→ **SUPPLIED PASSAGE**

-*-*-

From the article: "It was all but a given that guys my age would get our turn." At least with the draft, sacrifice was more shared than it is today when "[w]e're sending the same soldiers back to war five or six times or more." There's no shared sacrifice--Congress has not only abrogated its Constitutional obligation to declare war but has also refused to levy taxes to pay for military actions in which only a small percentage of the population is willing to serve.
I am happy for you Peter Smith, you have reconciled your service and feel no need to be thanked or recognized for what you did in Vietnam. I on the other hand don't mind it when someone says thank you for your service, because not only did I serve honorably as a US Marine in combat in 1967-68, twelve months and twenty days, during which 17,817 Americans were killed in action, I was not recognized or thanked back then. On the contrary, I was treated with scorn and ridicule, and sent into a deep depression that lasted for years. As a matter of fact, I would rather have someone say, I'm sorry for the way we treated you when you came home, and I am sorry for the way the VA continues to treat you.
...and just think, the Baby Boomer generation treated veterans like dogs...
Based on my own experience, I have this advice for veterans. Don't look back - don't look for gratitude. The rest of society just doesn't care. Take what you learned in the military and make it work in civilian life.

-*-*-

→ **TASK TO CARRY OUT**
In the comments on veterans' service, how long did the writer who served as a US Marine spend in combat?

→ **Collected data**
-*-*-

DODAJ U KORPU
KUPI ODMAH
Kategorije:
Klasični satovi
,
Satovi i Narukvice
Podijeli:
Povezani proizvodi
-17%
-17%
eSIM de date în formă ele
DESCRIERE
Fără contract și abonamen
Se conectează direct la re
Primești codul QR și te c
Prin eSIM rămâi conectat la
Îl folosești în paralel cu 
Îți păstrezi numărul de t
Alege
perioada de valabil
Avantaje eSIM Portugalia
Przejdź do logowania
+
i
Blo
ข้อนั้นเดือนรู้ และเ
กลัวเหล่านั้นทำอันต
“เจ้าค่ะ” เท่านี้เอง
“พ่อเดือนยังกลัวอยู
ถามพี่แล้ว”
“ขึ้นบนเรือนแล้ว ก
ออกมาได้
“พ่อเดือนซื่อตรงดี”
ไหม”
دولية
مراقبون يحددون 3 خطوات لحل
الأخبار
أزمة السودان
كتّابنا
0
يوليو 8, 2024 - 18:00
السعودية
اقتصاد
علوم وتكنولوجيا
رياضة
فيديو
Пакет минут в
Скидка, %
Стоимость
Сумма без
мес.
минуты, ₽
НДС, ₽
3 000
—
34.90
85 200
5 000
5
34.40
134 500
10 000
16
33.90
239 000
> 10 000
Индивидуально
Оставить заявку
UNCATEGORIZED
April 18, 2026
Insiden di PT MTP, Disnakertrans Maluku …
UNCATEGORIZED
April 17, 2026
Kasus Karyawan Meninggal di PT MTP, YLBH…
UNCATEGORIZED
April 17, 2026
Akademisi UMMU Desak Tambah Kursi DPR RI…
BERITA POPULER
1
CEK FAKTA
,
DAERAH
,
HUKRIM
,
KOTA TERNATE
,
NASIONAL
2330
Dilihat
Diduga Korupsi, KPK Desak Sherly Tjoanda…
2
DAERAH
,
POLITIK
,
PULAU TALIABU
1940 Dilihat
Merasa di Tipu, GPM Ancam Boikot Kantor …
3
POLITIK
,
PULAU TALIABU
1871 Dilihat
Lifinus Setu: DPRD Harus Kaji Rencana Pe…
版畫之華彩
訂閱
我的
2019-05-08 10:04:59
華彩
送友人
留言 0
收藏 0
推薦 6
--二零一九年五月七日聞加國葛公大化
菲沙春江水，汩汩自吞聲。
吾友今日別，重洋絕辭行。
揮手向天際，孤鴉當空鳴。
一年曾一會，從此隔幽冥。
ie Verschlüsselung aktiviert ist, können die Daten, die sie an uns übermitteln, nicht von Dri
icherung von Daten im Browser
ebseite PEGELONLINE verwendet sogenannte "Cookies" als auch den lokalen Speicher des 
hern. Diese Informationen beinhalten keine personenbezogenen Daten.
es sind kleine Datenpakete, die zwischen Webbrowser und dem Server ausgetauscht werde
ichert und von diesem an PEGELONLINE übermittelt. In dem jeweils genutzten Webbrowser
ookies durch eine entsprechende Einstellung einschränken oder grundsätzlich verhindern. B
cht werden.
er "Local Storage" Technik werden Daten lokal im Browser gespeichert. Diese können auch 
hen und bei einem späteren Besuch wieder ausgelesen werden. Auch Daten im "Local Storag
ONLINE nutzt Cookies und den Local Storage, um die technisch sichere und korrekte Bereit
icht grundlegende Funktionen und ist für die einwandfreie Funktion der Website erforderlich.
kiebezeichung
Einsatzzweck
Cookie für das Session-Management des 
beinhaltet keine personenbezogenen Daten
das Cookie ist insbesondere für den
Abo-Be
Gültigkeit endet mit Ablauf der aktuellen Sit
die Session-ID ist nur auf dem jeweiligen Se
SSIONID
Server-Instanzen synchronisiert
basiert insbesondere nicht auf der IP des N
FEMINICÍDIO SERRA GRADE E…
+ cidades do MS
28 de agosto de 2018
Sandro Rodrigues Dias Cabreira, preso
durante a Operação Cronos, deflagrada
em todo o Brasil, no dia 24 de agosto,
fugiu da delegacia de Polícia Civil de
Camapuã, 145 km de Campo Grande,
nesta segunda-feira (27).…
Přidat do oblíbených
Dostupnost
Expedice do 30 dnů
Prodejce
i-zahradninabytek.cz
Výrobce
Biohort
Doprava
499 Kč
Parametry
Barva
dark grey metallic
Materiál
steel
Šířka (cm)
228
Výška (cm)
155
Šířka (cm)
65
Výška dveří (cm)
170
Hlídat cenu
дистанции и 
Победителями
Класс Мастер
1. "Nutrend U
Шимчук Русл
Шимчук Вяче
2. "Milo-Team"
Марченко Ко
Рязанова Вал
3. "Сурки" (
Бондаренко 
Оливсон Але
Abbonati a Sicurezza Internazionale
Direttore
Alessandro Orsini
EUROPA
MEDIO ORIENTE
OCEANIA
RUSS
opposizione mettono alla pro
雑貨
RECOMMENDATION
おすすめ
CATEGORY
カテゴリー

-*-*-

→ **ANSWER TO THE EXERCISE**
Twelve months and twenty days, in 1967-68.